■ Text under study:
===

Displayport’s M and its Mvid fields: Timestamp or divider?
Introduction
The Displayport standard requires the transmission of fields named Mvid in different places of the main link stream, however the relevant parts in the standard are somewhat unclear. This is an attempt to understand the rationale behind the standard’s requirements, in the hope to clarify them.
This post is intended for someone who has spent some time reading the standard. The requirements aren’t listed here, but rather discussed.
Background
Among others, Displayport’s main link is designed to carry a DVI stream transparently as one of the use cases. That is, a DVI-to-Displayport transmitter, which has no particular knowledge of the DVI source, creates the Displayport stream, and a Displayport-to-DVI receiver reconstructs the DVI stream at the other end. This may seem a far-fetched scenario, but if a graphics card vendor wants to support Displayport on a card that only has DVI, a quick solution may be to add such a converter, possibly as a single chip. A monitor vendor may pick a similar solution to support Displayport as well.

===

■ Excerpted records:
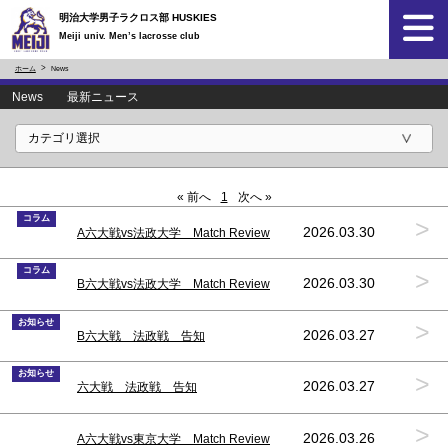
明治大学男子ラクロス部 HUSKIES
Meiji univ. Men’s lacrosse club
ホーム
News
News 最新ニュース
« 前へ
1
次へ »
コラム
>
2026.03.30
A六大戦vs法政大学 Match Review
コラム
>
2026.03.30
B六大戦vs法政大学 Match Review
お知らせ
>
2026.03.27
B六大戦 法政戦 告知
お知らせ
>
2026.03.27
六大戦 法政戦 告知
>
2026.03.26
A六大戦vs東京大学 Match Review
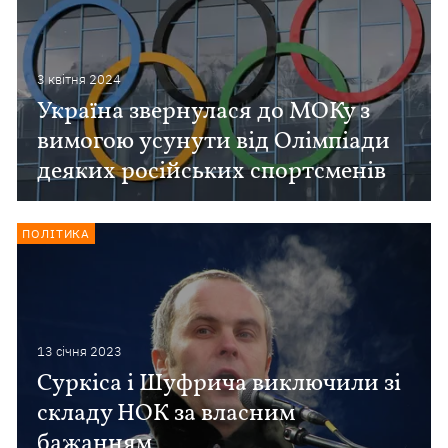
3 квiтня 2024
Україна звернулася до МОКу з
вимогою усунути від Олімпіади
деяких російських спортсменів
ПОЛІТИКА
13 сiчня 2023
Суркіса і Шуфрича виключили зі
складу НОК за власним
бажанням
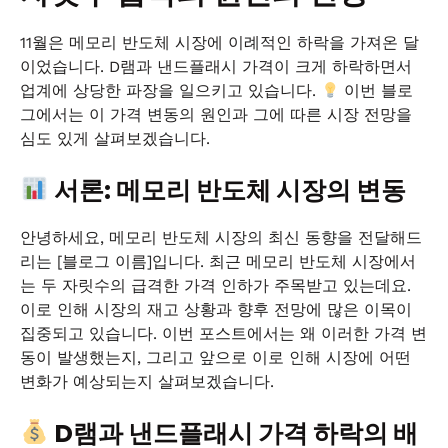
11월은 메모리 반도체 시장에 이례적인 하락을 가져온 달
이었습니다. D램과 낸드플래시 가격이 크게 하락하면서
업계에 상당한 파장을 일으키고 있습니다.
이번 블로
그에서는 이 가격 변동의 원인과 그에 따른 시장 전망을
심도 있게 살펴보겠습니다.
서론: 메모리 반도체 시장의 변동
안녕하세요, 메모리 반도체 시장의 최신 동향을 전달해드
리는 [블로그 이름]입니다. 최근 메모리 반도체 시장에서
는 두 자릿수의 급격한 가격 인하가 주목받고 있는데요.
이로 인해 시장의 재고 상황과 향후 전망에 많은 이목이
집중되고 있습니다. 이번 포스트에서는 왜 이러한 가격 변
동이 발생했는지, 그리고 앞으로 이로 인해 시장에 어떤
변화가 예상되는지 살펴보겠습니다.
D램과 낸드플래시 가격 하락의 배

===

■ Prompt: Reproduce the Displayport post starting with "Displayport’s M and" and going on through "to clarify them.", renaming "Mvid" to "MVID" wherever it appears. The listing is unrelated to the Displayport post.

■ The answer:
Displayport’s M and its MVID fields: Timestamp or divider?
Introduction
The Displayport standard requires the transmission of fields named MVID in different places of the main link stream, however the relevant parts in the standard are somewhat unclear. This is an attempt to understand the rationale behind the standard’s requirements, in the hope to clarify them.